The problem is not merely a critical or even hostile administration. The deeper issue is the alarming shift in Israel’s standing. A self-preserving American politician will distance themselves from Israel. Association with AIPAC — which once signified support from the pro-Israel lobby—has become a liability, something to disavow, and at times even apologize for in retrospect. What was once a source of pride is now seen as a mark of shame.
We should not blame the Americans. Nor should we blame only Qatar or the progressive “woke” wave. And we should not default to calling it antisemitism—though antisemitism certainly exists. If we want change, and we must, we should look inward. We are at fault.
When ministers speak about erasing Palestinian villages, they undermine U.S. support for Israel. When Jewish extremists attack innocent Palestinian farmers, they serve Israel’s enemies. When those attackers are rarely arrested and receive direct or indirect backing from government ministers, Americans—Jewish and non-Jewish alike—choose to distance themselves. When there is talk of settlement in Gaza or southern Lebanon, they conclude Israel has lost its way. When a soldier damages a statue of Jesus, it no longer resembles the country they once supported. And when Israel continues to establish numerous outposts, Americans no longer see it as the peace-seeking state they once backed.

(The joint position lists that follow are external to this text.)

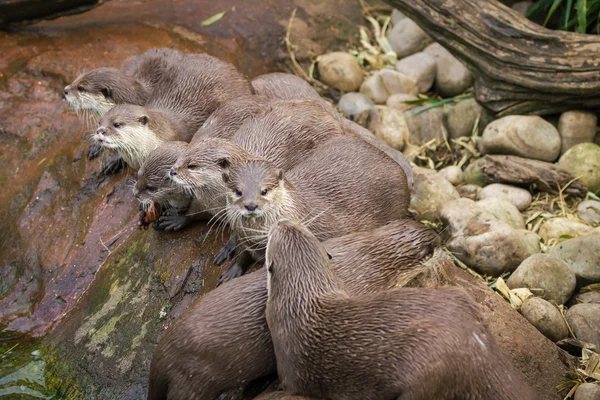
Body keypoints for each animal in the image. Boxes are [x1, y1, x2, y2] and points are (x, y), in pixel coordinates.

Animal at [220, 135, 412, 284]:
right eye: (238, 191)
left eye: (264, 191)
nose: (251, 205)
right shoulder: (243, 239)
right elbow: (241, 255)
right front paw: (231, 272)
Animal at [264, 219, 540, 400]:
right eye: (302, 229)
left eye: (272, 240)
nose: (283, 221)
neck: (302, 301)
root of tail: (481, 347)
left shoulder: (290, 365)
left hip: (429, 373)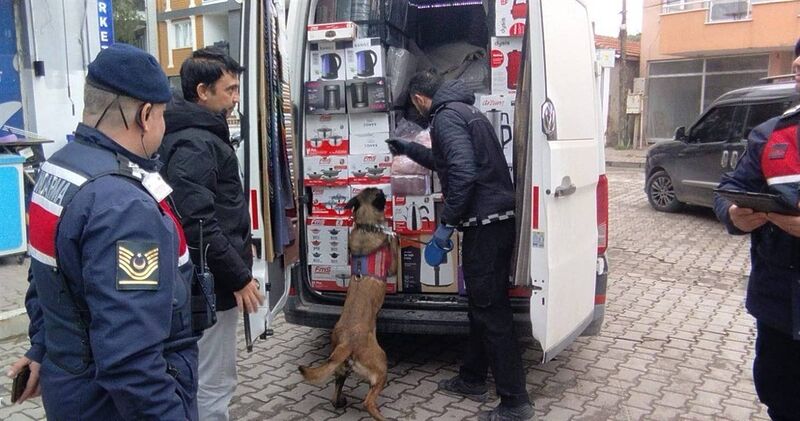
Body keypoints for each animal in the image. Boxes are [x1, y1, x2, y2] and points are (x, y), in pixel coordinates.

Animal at [298, 188, 398, 420]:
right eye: (380, 194)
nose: (385, 190)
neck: (365, 226)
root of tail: (347, 343)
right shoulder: (391, 267)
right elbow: (393, 242)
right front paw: (393, 232)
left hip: (340, 368)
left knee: (335, 395)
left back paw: (341, 400)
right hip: (381, 364)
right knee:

At times, there are attempts to explain: these are fringe elements, this is not Israel. Even settlers distance themselves from the hooligans. That once helped. Today, in a government where Ben Gvir and Smotrich are among the most dominant, vocal, and influential ministers, such explanations no longer hold. And when the prime minister is unable to distance himself from them, the damage only grows.
Israel does not have Qatar’s trillions. It also cannot effectively counter an academic and ideological current that portrays it as a colonial state. But Israel can change course — and it must. This is not only a moral obligation, though it is important; it is a national and Zionist imperative. With all due respect to “hasbara,” and there is due respect, policy comes first. A policy that restores Israel’s place among the family of nations. A policy that allows us to say, at least to those willing to listen, that the alliance is based not only on interests but also on shared values. There is no real chance of this under a Ben Gvir–Smotrich–Goldknopf government. There is a chance — though a difficult one — under a different national and Zionist government.